Everyone laughs (all the harder on their empty stomachs), and floods, famine, pestilence and hurt feelings all evaporate. The Stone’s hearts now beat as one. The end.
My family being no less odd than the Stone’s... and life imitating art imitating life as it does... I have my own version of a warm fuzzy of an O.C.E. that my own family-- me as the brother, two sisters, brother-in-law, and our dad playing themselves-- experienced, and it went down like this.
[I have yet to submit this to the Committee for Innovative Therapy in Zurich for official approval and recommendation, but I believe I can stand behind it as a true catharsis-maker.]
Long after my mom had passed pressure was building in the family. We invoked a 4th of July or other 3-day-weekend as an excuse to converge upon an innocent house in Akron, Ohio, to hash out some hard issues involving lingering, old shitty stuff (L.O.S.S.). Call it intervention or ambush by most of us, on behalf of one of us.
The face-to-face stuff occurred and went down maybe a smidge better than expected. The offended retreated to different rooms,nooks and crannies afterward to lick their wounds. But we hadn’t yet had our “frittata moment”.
Actually (for sake of this telling), let’s say one of us was lactose intolerant. So we had to work hard to find our own variation on the dish that would set things aright.
This came by way of an inspired idea to go, as a unit, to a local Go-Kart place.
It was early on a Saturday afternoon and we had the place to ourselves. The sole employee was a teen who pretty much “just worked there”, was hungover or was divinely placed to look the other way when we bent the rules into pretzels. And so the stage was set for our healing moment.
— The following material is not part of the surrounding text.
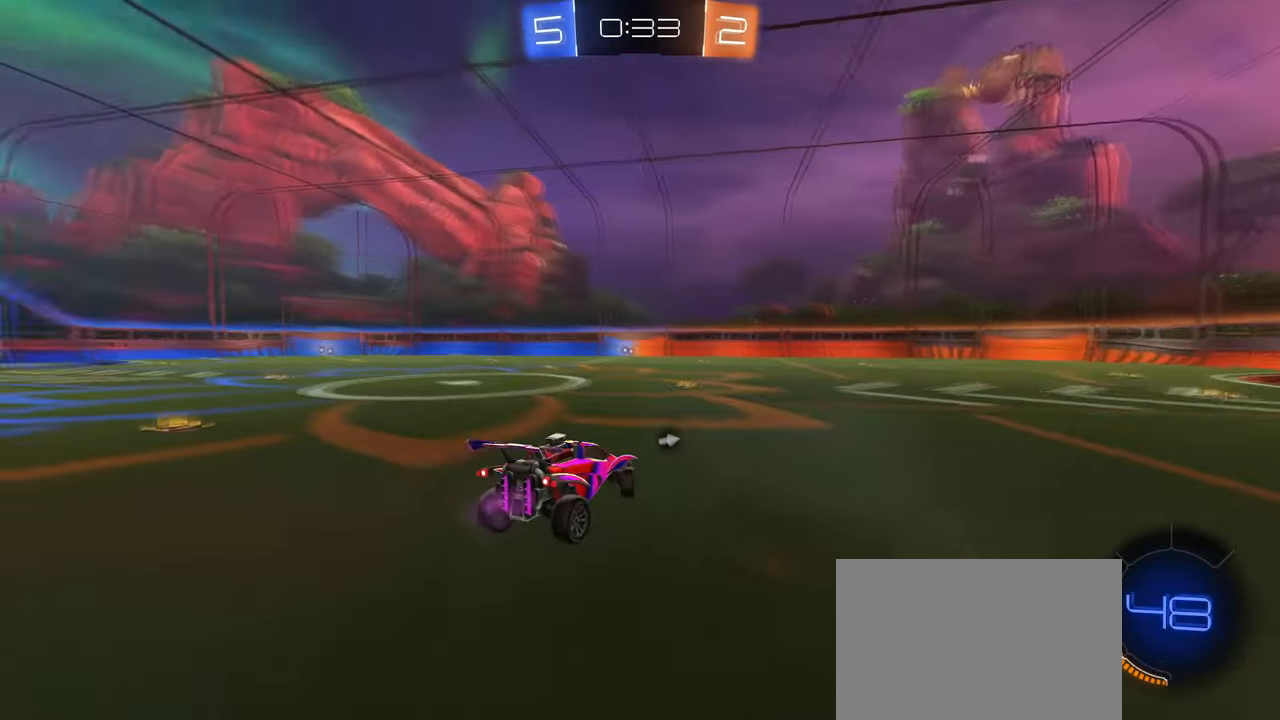
{"buttons": [], "left_stick": "down-right", "right_stick": "center", "events": [[250, "left_stick", "center"], [484, "left_stick", "down-right"]]}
Paying in advance for about 3 or 4 uninterrupted passes apiece we set out on a hometown Jerry Bruckheimer, summer-blockbuster-caliber chase that involved so many crashes, hits, spins and thrills that Hollywood agents who got wind of it afterward began offering us millions for a sequel. Famous stunt coordinators retired in shame, as did therapists with lists of success stories longer than the skidmarks we laid down.
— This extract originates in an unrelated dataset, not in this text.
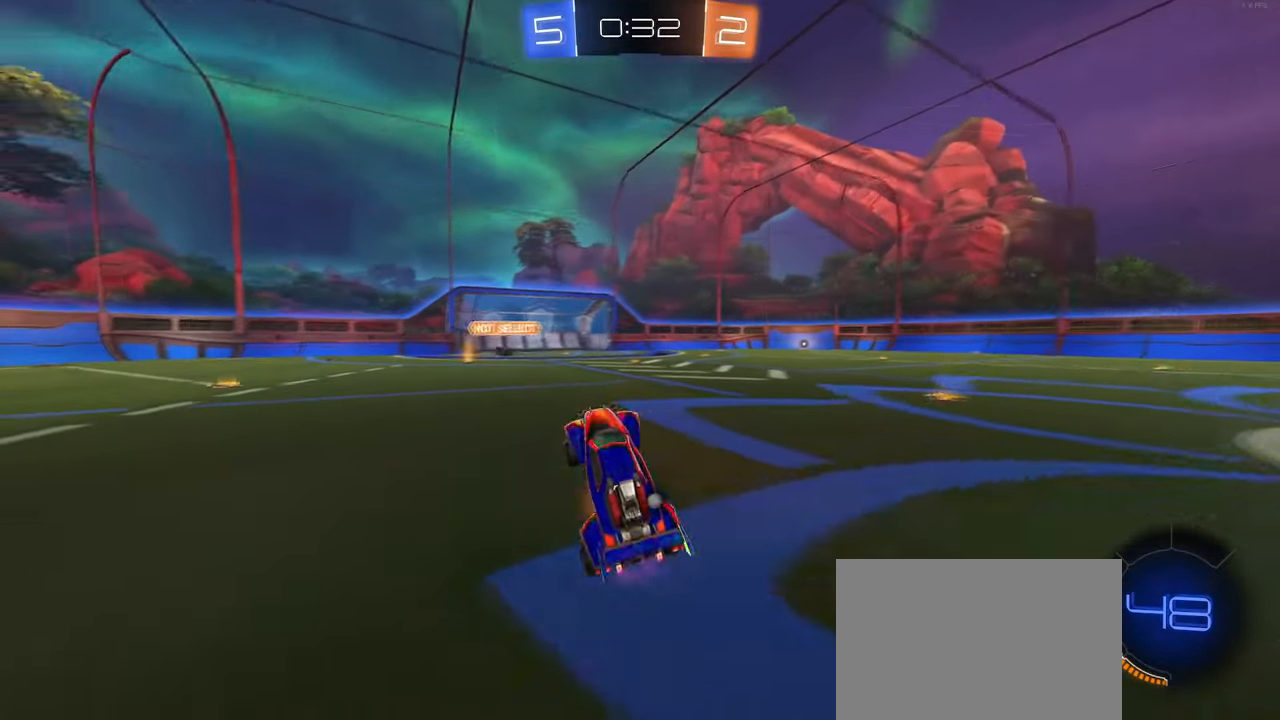
{"buttons": [], "left_stick": "left", "right_stick": "center", "events": [[100, "CROSS", "up"], [167, "left_stick", "center"], [200, "TRIANGLE", "down"], [317, "TRIANGLE", "up"], [384, "left_stick", "left"]]}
You might not know you have a grudge against someone before you begin targeting their car in your sights... but you damn-well feel the joy of the release of all that buried stress once you see them spinning ass over tea kettle on turn 3!
We had people going backwards on the track; building up to ramming speed a la modern-day jousters sitting on way more horsepower; and everyone of us had the biggest smiles and loudest rounds of laughter going that we had experienced in a long while.
Intervention? What intervention? Years of angst? Gone! There was no rubbing, there was no racing... just 100% release. Our oddity and irreverence served us well on that day. We were DoingIt! When the going got tough... the tough go-karted!